__What is being asked__: Copy each line of the records that contains the word "lines".

Excerpts from a dataset:
:::::
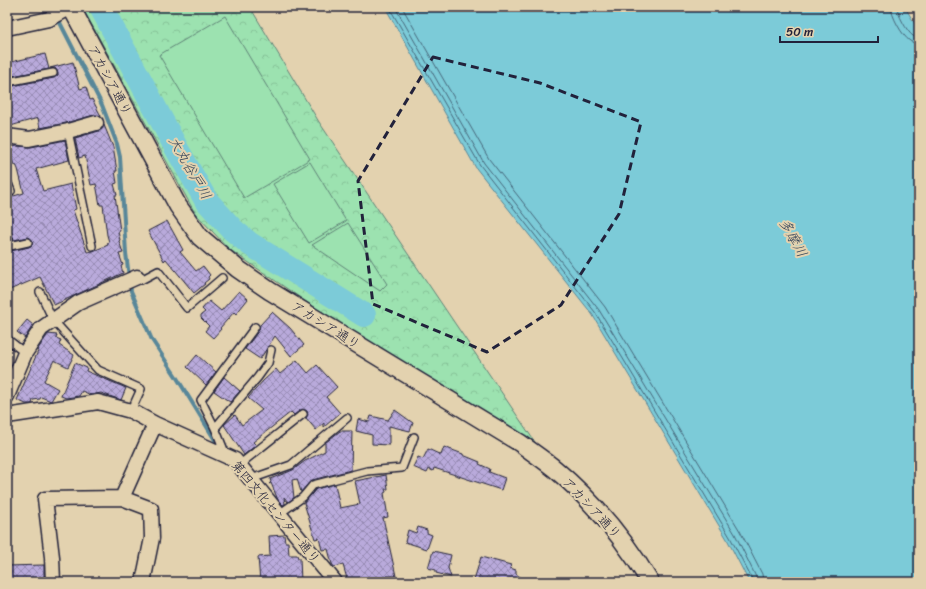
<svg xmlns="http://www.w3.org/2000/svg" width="926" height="589" font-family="Sriracha,'Klee One',sans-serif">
<defs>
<pattern id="park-crowns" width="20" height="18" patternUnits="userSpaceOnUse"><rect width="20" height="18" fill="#9ce2b0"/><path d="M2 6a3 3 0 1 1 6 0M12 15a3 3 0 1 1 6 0" fill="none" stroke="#86c298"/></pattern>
<pattern id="building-cross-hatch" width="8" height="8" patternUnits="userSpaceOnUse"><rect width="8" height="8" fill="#b9aadb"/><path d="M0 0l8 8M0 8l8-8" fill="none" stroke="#968ab3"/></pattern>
</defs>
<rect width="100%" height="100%" fill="#e3d2af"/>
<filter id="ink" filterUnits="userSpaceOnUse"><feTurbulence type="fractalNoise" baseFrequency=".025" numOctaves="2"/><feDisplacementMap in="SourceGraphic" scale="8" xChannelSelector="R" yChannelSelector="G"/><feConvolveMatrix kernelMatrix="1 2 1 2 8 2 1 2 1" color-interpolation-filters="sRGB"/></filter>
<g filter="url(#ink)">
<path fill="url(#park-crowns)" stroke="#5f8276" d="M82,7H250L319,122L541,451L343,327L229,249L195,213Z"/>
<path fill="#9ce2b0" stroke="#5f8276" d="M225,16L310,159L244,198L159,55Z
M310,162L346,221L309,243L273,184Z
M348,223L387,284L380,291L312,245Z"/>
<path fill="#7ccbd8" stroke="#588799" d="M385,7H905L919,31V582H749L727,539L592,314L476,168Z"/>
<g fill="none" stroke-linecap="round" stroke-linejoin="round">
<path stroke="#46667a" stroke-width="1" d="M389,7L480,165L595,312L730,537L752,579V582
M395,7L484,163L599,310L735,534L756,577L757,582
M402,7L489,159L605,307L740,531L762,574L763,582
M891,7C891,15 902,36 910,41C913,43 916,43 919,43
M897,7C897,13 907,32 913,36C915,37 916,37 919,37"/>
<path stroke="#588799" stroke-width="4" d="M52,7L102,105L117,144L120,157L126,253L129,277
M130,284L131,291L152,340L177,378L215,440"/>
<path stroke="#7ccbd8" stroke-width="24" d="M101,7L178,151L206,200L233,230L250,244L364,315"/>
</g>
<path fill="url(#building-cross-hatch)" stroke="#22223b" d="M45,54L49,69L7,77V63Z
M73,62L80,89L86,87L90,100L92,99L101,116L94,115L66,123L40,128L38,118L7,127V87L54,78L58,75V72L55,68H50Z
M104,125L113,147L117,171H115L117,183L114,184L117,195H115L120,231L118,232L120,240L119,241L123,253L119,254L123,265L121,266L123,273L54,305L40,277L7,291V250L11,251L29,247L32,245L33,241L29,237L14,240L11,231L7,229V198L24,193L18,169L16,165L14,166L9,148L17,146L31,147L65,140L69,160L36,169L43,191L71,184L76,209L73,210L87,252L93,251L108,245L107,243L109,242L107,235L103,205H100L96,184L91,185L85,156L79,158L75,138L99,131L102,129Z
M167,221L183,250L180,252L196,271L203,266L210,275L208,277L209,279L204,283L205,284L194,293L166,259L164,261L148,231Z
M239,291L248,299L236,314L234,312L220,328L221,329L213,338L205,331L209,326L201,318V315L205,312L202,309L209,301L221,311Z
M272,312L290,328L304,345L291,356L275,336L260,359L245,349L259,330L260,325Z
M27,320L33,325L25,338L17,332Z
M48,334L57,335L56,338L61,340L59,345L74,355L68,367L54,360L44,381L58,389L51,401L41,397L40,399L33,400L32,404H26L17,400L39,349H38Z
M197,355L216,372L206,385L187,367Z
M297,360L308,373L317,365L337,387L326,397L340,413L324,427V423L316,430L306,418L308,415L307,411L302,409L294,415L291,412L253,442L256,445L244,455L224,425L235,415L242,425L262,410L248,398L263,381L276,369L280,374Z
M75,363L87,368L86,371L126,388L121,400L101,393L91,395L82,391L79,396L66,398L61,396Z
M224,377L240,391L230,402L214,391Z
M395,410L413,423L410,431L389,426V445L372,444V435L356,431L358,419L369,422L371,416L388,420Z
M340,431H352L351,470L312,480L301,492L297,479L292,480L294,498L288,502L284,497L285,504L283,505L278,500L271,483L269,484L271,482L270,479L293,470L305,461L325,451V443Z
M444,447L463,454V455L480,462L479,464L490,469L489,472L505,478L501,490L434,468L433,471L429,469L427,473L413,467L418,457L423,459L428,449L441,455Z
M386,475L388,489H385L386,492L384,493L388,517L383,518L396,576H387L389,582H348L343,565L334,567L332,564L328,549L322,550L319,538L315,539L304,503L316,489L335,484L340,508L360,504L355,481Z
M418,527L427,530V533L432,535L427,549L405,542L408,530L416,533Z
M284,535L285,542H288L289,555H297L298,558H300L301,582H260L258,557L270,556L269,536Z
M433,551L451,555L448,568L451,577L436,573V570L428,568Z
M481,557L511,565L510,568L516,570V574L527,582H480L474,580Z
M44,565V581H7V566Z"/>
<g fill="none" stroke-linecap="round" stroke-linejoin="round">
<defs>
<path id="service" d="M7,82L53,73
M68,131L92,246
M7,181L11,191L7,192
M7,234L10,246L28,242
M137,277L141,280L158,271L187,308L222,278
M40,292L53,320L98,370L141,389L131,411
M7,339L25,353
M215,428L258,377L268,363L271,350
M226,455L215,428L201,400L255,327
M239,465L303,414
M251,479L291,465L347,418
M279,514L303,497L313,485L367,471L402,468L414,437"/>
<path id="minor" d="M7,28L49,19L71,7
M7,136L29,139L68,131L96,123
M7,396L25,353L41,329L78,303L137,277
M7,416L98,402L131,411L155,424L235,460L335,582
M122,498L155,424
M53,582L52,557L45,499L122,498L151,509L152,538L143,582"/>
<path id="tertiary" d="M71,7L178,206L200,237L238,269L270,291L520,443C532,452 544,460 555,469C593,501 625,540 650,582"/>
</defs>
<use href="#service" stroke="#22223b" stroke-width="10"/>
<use href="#minor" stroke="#22223b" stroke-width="17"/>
<use href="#tertiary" stroke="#22223b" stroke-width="20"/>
<use href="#service" stroke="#e3d2af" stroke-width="7"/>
<use href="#minor" stroke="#e3d2af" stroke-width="14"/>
<use href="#tertiary" stroke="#e3d2af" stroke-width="17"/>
</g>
</g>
<path fill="none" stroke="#22223b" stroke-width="3" stroke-dasharray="8 5" stroke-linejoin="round" d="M433,57L540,83L641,122L619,214L561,305L487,352L373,304L358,181Z"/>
<g text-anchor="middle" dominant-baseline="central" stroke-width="4" stroke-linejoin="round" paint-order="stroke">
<g font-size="13" fill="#22223b" stroke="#e3d2af">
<text transform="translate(110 80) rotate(62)">アカシア通り</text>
<text transform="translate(326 325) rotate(32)">アカシア通り</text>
<text transform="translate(592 508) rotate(47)">アカシア通り</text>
<text transform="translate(276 512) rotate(50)">第四文化センター通り</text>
</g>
<g font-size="14" font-style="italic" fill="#34445a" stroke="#e3d2af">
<text transform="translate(190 168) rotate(60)">大丸谷戸川</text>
<text transform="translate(793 238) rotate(61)">多摩川</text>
</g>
</g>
<rect width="926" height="589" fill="none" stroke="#e3d2af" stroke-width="24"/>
<rect x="12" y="12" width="902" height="565" fill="none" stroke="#22223b" stroke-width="1.5" filter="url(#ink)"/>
<path d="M780 36v6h98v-6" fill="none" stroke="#22223b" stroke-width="2"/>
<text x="786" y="36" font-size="12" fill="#22223b" stroke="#e3d2af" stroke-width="3" paint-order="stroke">50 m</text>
</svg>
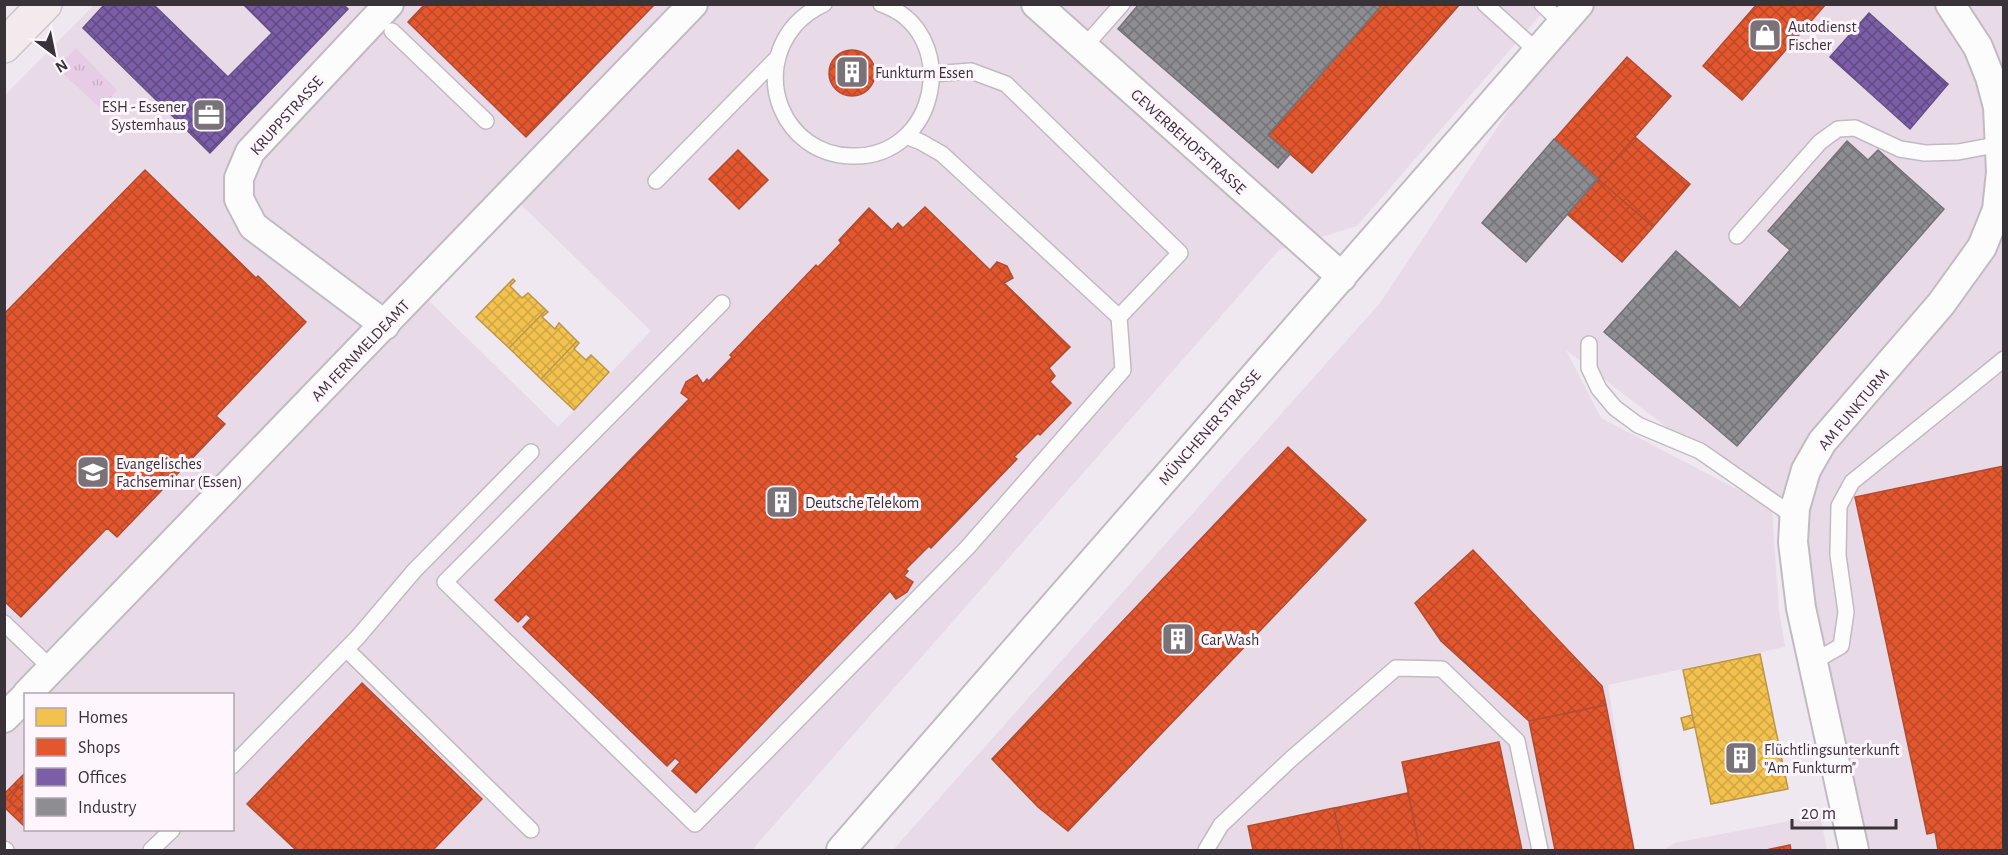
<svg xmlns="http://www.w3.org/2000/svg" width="2008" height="855" font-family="'Alegreya Sans',sans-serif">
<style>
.built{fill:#e9dae8;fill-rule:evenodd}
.grass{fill:url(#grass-tufts)}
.homes{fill:url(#homes-cross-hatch);stroke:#ba9648;stroke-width:1.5}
.shops{fill:url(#shops-cross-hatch);stroke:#b14c31;stroke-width:1.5}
.offices{fill:url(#offices-cross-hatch);stroke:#675186;stroke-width:1.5}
.industry{fill:url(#industry-cross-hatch);stroke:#747277;stroke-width:1.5}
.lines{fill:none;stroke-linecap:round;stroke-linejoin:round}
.service-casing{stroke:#c1bbc1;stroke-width:18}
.minor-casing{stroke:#c1bbc1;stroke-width:32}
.motorway-casing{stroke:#cac6ca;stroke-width:36}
.service{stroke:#fdfcfd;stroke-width:15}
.minor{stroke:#fdfcfd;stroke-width:28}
.motorway{stroke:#f2eaed;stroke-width:33}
.labels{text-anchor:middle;stroke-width:6;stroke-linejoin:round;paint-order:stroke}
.poi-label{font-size:16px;fill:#393339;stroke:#fef5fd;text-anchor:start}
.street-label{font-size:16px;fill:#393339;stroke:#fef5fd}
</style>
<defs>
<pattern id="grass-tufts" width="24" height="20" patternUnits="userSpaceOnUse" patternTransform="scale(1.5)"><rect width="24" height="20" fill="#e7cce6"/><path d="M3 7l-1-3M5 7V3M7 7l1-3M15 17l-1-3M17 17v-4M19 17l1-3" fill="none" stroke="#c7b0c6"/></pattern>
<pattern id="homes-cross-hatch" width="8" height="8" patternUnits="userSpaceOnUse" patternTransform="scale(1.5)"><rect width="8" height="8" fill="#f2c14e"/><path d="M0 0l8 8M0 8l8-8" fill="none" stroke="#d0a645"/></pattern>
<pattern id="shops-cross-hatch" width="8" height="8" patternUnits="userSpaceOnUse" patternTransform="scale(1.5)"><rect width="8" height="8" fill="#e4572e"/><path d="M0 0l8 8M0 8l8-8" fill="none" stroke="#ba4928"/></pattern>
<pattern id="offices-cross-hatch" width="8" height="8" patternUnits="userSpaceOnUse" patternTransform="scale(1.5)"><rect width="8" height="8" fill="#7b5ea7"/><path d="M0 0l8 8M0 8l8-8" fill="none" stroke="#604a82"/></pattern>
<pattern id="industry-cross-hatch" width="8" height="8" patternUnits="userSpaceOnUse" patternTransform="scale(1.5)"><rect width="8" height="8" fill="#8d8d92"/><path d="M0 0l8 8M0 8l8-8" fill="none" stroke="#747478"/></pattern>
</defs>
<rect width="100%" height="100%" fill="#f0e8f0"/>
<path class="built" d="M94,5H1549L1357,226L1279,250L752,850H5V95ZM513,197L651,331L558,427L420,292ZM26,694H232V830H26Z
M1590,5H2003V850H1861L1801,560L1772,509L1779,611L1785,647L1608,685L1635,850H893L1380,303L1547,53ZM1566,350L1767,504V505L1601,418Z
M1820,815L1827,850H1663L1675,843Z"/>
<path class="grass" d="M76,48L117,90L101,109L57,68Z"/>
<path class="homes" d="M513,279L515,281L510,286L522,298L528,293L546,310L509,348L476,317Z
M546,310L548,312L542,317L555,329L559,323L577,341L541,379L509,348Z
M577,341L579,343L574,349L586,360L591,355L609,372L574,410L541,379Z
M1760,654L1788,789L1711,804L1683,670Z
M1692,715L1695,727L1684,730L1681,718Z"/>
<path class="shops" d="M425,4H653L654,5L526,137L408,22Z
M1382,4H1460L1312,173L1268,135Z
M1757,4H1826L1742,100L1703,66Z
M829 73a23 23 0 1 1 46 0a23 23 0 1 1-46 0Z
M1627,57L1671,96L1598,179L1554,140Z
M1635,137L1690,184L1653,227L1598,179Z
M738,150L768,180L739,209L709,179Z
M145,170L256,278L258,276L306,322L216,416L225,424L117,537L107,528L21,617L4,601V314Z
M1598,179L1653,227L1622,262L1567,214Z
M925,207L990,270L997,262L1007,266L1013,278L1004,283L1070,347L1049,368L1055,376L1050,382L1071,403L1040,435L1038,433L1014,457L1017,459L931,548L929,546L906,569L908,571L904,576L913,582L907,592L896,599L890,591L696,793L672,771L680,762L675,758L667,766L523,627L531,618L526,614L518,622L495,600L689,399L681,393L686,382L697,375L703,384L707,379L709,381L732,357L730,355L816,265L818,267L841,243L839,240L869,208L892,230L898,223L903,228Z
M1288,447L1366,520L1068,831L1038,807L992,759Z
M2004,466V850H1938L1935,832L1927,834L1855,497Z
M1473,550L1602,686L1606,705L1529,721L1441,641L1415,603Z
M362,683L482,799L433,850H296L247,804Z
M1606,705L1634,850H1555L1529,721Z
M1499,742L1522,850H1420L1402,762Z
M24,774L26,776V787L18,788L14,784Z
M14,784L18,788L10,799L12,804L18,809H26L24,826L4,807V794Z
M23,786L26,787V809L22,811L12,804L10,799L18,788Z
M1408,793L1420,850H1343L1334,808Z
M1334,808L1343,850H1253L1248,826Z
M1790,845L1791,850H1766Z"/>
<path class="offices" d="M105,4H156L155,6L228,77L272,33L243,4H343L348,9L210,153L83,28Z
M1869,13L1948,84L1910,129L1830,57Z"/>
<path class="industry" d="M1139,4H1377L1380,7L1268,135L1290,154L1278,168L1118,29Z
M1554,139L1598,179L1526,262L1482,223Z
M1847,141L1868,160L1878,150L1944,209L1737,446L1604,332L1676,251L1740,308L1790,250L1768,231Z"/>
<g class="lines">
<g class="service-casing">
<path id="service" d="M824,4C814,8 802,17 795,25C752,75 783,154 851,156C940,159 962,31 881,4
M1485,4L1537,51
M1542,4L1562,23
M392,31L486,121
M1084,47L1122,4
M906,136L921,142L942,154L1119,317L1180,253L1006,84L971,71L932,74
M656,181L777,58
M1737,236L1820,142L1838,129L1855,128L1900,149L1925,153L1958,152L2001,144
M722,303L445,582L695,824L967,548L1123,370L1119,317
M1589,344V368L1599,389L1615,408L1638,425L1700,451L1795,517
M4,623L52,669
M346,649L531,830
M1813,662L1841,646L1846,612L1838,555L1839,506L1852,482L2004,359
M232,766L358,637L414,571L531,452
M4,849L6,850
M151,850L172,830
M1206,850L1221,825L1291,759L1396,668L1442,669L1517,741L1540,850"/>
</g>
<g class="minor-casing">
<path id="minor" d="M1036,4L1342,277
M385,325L253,226L239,199V178L250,152L389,4
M27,694L693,4
M4,718L26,696
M841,850L1579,4
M1854,850L1801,608L1793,542L1795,508L1806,470L1822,442L1941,304L1982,247L1997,210L2001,172L1998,107L1990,77L1978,47L1950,4"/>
</g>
<g class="motorway-casing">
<path id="motorway" d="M4,46L45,4"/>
</g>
<use href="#service" class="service"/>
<use href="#minor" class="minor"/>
<use href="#motorway" class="motorway"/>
</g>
<defs>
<g id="shop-square" transform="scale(1.725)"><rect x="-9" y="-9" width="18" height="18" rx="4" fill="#797279" stroke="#fef5fd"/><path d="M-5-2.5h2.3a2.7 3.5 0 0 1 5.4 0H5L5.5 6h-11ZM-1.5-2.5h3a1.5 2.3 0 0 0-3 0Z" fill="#fff"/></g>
<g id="building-square" transform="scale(1.725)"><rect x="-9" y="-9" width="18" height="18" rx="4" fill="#797279" stroke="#fef5fd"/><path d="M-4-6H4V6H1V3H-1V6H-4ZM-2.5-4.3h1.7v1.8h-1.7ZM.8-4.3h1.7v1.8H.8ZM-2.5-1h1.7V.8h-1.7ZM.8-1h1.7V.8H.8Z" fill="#fff"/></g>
<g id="office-square" transform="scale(1.725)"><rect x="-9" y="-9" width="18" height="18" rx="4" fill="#797279" stroke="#fef5fd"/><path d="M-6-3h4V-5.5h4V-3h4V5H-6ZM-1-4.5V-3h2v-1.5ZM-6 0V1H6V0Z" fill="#fff"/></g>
<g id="school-square" transform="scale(1.725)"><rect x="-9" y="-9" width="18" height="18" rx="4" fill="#797279" stroke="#fef5fd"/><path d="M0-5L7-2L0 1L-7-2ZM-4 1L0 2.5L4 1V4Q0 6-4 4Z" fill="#fff"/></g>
</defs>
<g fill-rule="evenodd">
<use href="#shop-square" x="1765" y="35"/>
<use href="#building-square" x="852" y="72"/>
<use href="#office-square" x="209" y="115"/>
<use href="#school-square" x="93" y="472"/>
<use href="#building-square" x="782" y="502"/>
<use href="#building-square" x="1178" y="639"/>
<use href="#building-square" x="1741" y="758"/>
</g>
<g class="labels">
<g class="poi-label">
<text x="1788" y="32">Autodienst<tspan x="1788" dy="18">Fischer</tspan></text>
<text x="875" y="78">Funkturm Essen</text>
<text x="186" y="112" text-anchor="end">ESH - Essener<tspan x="186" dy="18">Systemhaus</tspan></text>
<text x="116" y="469">Evangelisches<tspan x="116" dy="18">Fachseminar (Essen)</tspan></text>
<text x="805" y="508">Deutsche Telekom</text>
<text x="1201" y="645">Car Wash</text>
<text x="1764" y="755">Flüchtlingsunterkunft<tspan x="1764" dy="18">"Am Funkturm"</tspan></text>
</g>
<g class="street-label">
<text transform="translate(286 115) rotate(-48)" y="6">KRUPPSTRASSE</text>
<text transform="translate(1189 141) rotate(42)" y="6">GEWERBEHOFSTRASSE</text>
<text transform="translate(360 350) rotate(-46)" y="6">AM FERNMELDEAMT</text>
<text transform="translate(1853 409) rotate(-50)" y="6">AM FUNKTURM</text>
<text transform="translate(1209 427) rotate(-49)" y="6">MÜNCHENER STRASSE</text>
</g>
</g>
<rect width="2008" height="855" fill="none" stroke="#393339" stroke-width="12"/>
<rect x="24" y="693" width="210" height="138" fill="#fef5fd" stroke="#afa7af" stroke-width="1.5"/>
<rect x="36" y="708" width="30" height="18" fill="#f2c14e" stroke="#afa7af" stroke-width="1.5"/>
<text x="78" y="723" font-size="18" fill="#393339">Homes</text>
<rect x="36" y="738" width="30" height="18" fill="#e4572e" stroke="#afa7af" stroke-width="1.5"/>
<text x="78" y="753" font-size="18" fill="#393339">Shops</text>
<rect x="36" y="768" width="30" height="18" fill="#7b5ea7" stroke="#afa7af" stroke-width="1.5"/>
<text x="78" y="783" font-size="18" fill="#393339">Offices</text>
<rect x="36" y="798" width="30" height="18" fill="#8d8d92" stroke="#afa7af" stroke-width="1.5"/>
<text x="78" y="813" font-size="18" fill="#393339">Industry</text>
<g transform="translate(54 54) rotate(148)" stroke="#fef5fd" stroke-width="4.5" paint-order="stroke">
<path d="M0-4.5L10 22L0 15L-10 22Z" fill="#393339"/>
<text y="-9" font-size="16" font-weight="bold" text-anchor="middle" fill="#393339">N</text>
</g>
<path d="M1792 819v9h104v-9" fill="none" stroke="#393339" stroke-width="3"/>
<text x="1801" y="819" font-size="18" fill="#393339" stroke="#fef5fd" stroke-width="4.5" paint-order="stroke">20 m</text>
</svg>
:::::
__Completed exercise__:
.lines{fill:none;stroke-linecap:round;stroke-linejoin:round}
<g class="lines">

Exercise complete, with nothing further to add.